In spite of these advantages and the fact that our simulation was able to obtain results similar to the Table 1 of the JAMA paper, it also makes many simplifying (and false assumptions), including:

  • Independence of COVID-19 and influenza vaccination, when we know that they are highliy dependent (e.g. influenza vaccinated >5x more likely to be COVID-19 vaccinated than influenza unvaccinated).

  • Constant hospitalization rates and vaccination rates within age groups, when we know that there is still major variability across the ages within each age group. For example, an 18 year old is much less likely to be COVID-19 or influenza hospitalized and much less likely to be vaccinated than a 49 year old. Thus, my simulation only partially adjusts for age confounding, and the remaining confounding can strongly affect the results.

  • No other confounding, when we know that sex and comorbidity status and other factors are major confounders affecting both risk of hospitalization and vaccination status, as well as other residual confounding contributing to healthy vaccinee effect (especially immediately after vaccination), and these will also impact the types of tables computed.
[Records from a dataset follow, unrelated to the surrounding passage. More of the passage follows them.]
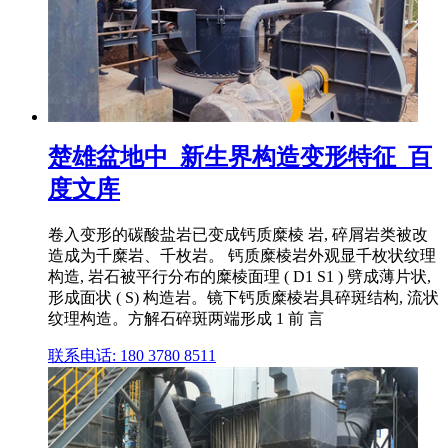
楚雄盆地中_新生界构造变形特征_百
度文库
卷入变形的碳酸盐岩已变成钙质糜棱 岩, 碎屑岩类被改
造成为千糜岩、千枚岩。 钙质糜棱岩外观显千枚状纹理
构造, 岩石被平行分布的糜棱面理 ( D1 S1 ) 劈成薄片状,
形成面状 ( S) 构造岩。镜下钙质糜棱岩具碎斑结构, 流状
纹理构造。方解石碎斑两端形成 1 前 言
联系电话: 180 3780 8511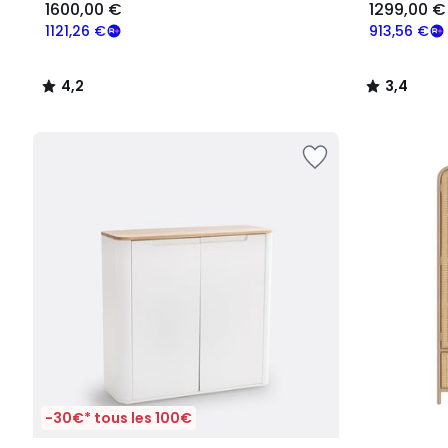
1600,00 €
1299,00 €
1121,26 €
913,56 €
4,2
3,4
/
/
5
5
-30€* tous les 100€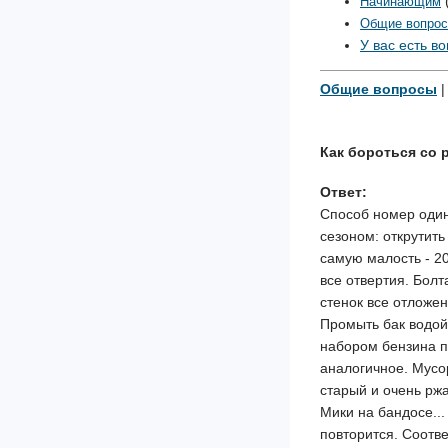
Начинающим
Общие вопро
У вас есть в
Общие вопросы
|
Как бороться со р
Ответ:
Способ номер один
сезоном: открутить
самую малость - 20
все отвертия. Болт
стенок все отложен
Промыть бак водой
набором бензина п
аналогичное. Мусо
старый и очень рж
Мики на бандосе..
повторится. Соотве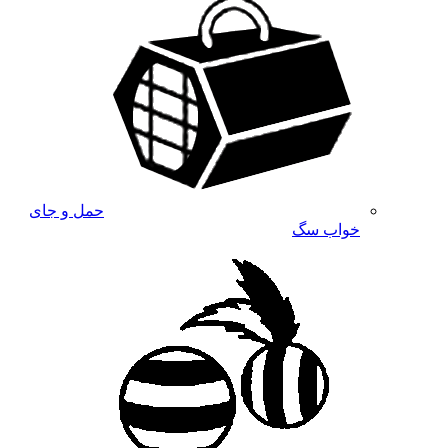
حمل و جای
خواب سگ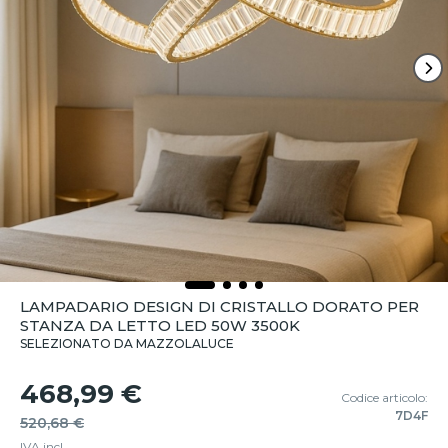
LAMPADARIO DESIGN DI CRISTALLO DORATO PER
STANZA DA LETTO LED 50W 3500K
SELEZIONATO DA MAZZOLALUCE
468,99 €
Codice articolo:
7D4F
520,68 €
IVA incl.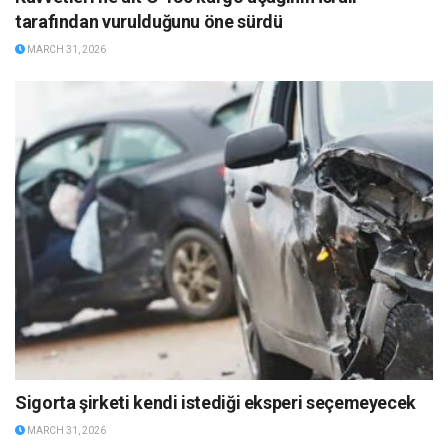
tarafından vurulduğunu öne sürdü
MARCH 31, 2026
Sigorta şirketi kendi istediği eksperi seçemeyecek
MARCH 31, 2026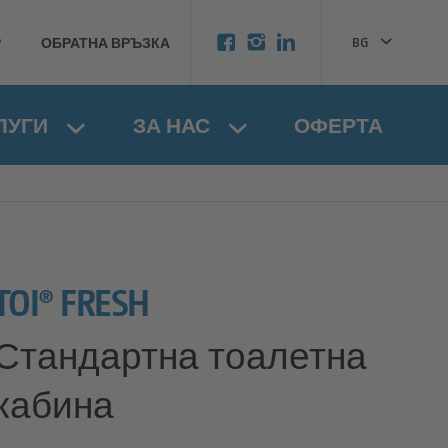
BG
Р
ОБРАТНА ВРЪЗКА
EN
ЛУГИ
ЗА НАС
ОФЕРТА
TOI® FRESH
Стандартна тоалетна
кабина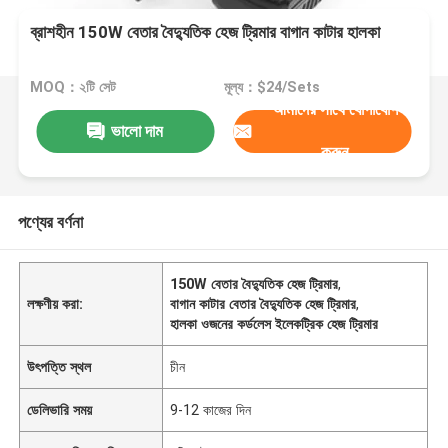
ব্রাশহীন 150W বেতার বৈদ্যুতিক হেজ ট্রিমার বাগান কাটার হালকা
MOQ：২টি সেট
মূল্য：$24/Sets
আমাদের সাথে যোগাযোগ
ভালো দাম
করুন
পণ্যের বর্ণনা
150W বেতার বৈদ্যুতিক হেজ ট্রিমার
,
লক্ষণীয় করা:
বাগান কাটার বেতার বৈদ্যুতিক হেজ ট্রিমার
,
হালকা ওজনের কর্ডলেস ইলেকট্রিক হেজ ট্রিমার
উৎপত্তি স্থল
চীন
ডেলিভারি সময়
9-12 কাজের দিন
Because these limitations exist no matter how rigorously one tries to simulate, one cannot make firm causal inference about vaccine effects by simply conducting such a simulation. It may be interesting to shed light on various aspects of the data, but is not a primary tool for estimating vaccine effectiveness.


Because of this, I would NEVER claim that COVID-19 vaccines have VE=60% or influenza vaccines have VE=20% just because this simulation gave reasonably similar results to the actual table from the VA data. This was simply chosen as an illustration to prove the point that one can obtain tables like seen in the JAMA paper even with substantial vaccine effectiveness. The best way we have to estimate vaccine effectiveness vs. rare events like COVID-19 or Influenza hospitalization from currently available data is observational studies, which must account for key known confounders as well as possible, and assess potential residual confounding and robustness to modeling assumptions through transparently described design and analysis techniques and rigorous sensitivity analyses.


This could be done with the VA cohort from the JAMA paper using appropriate design and analysis techniques, but it is ill advised to try to infer vaccine effectiveness from a study designed for a completely different purpose without the required data to directly estimate vaccine effects on hospitalization.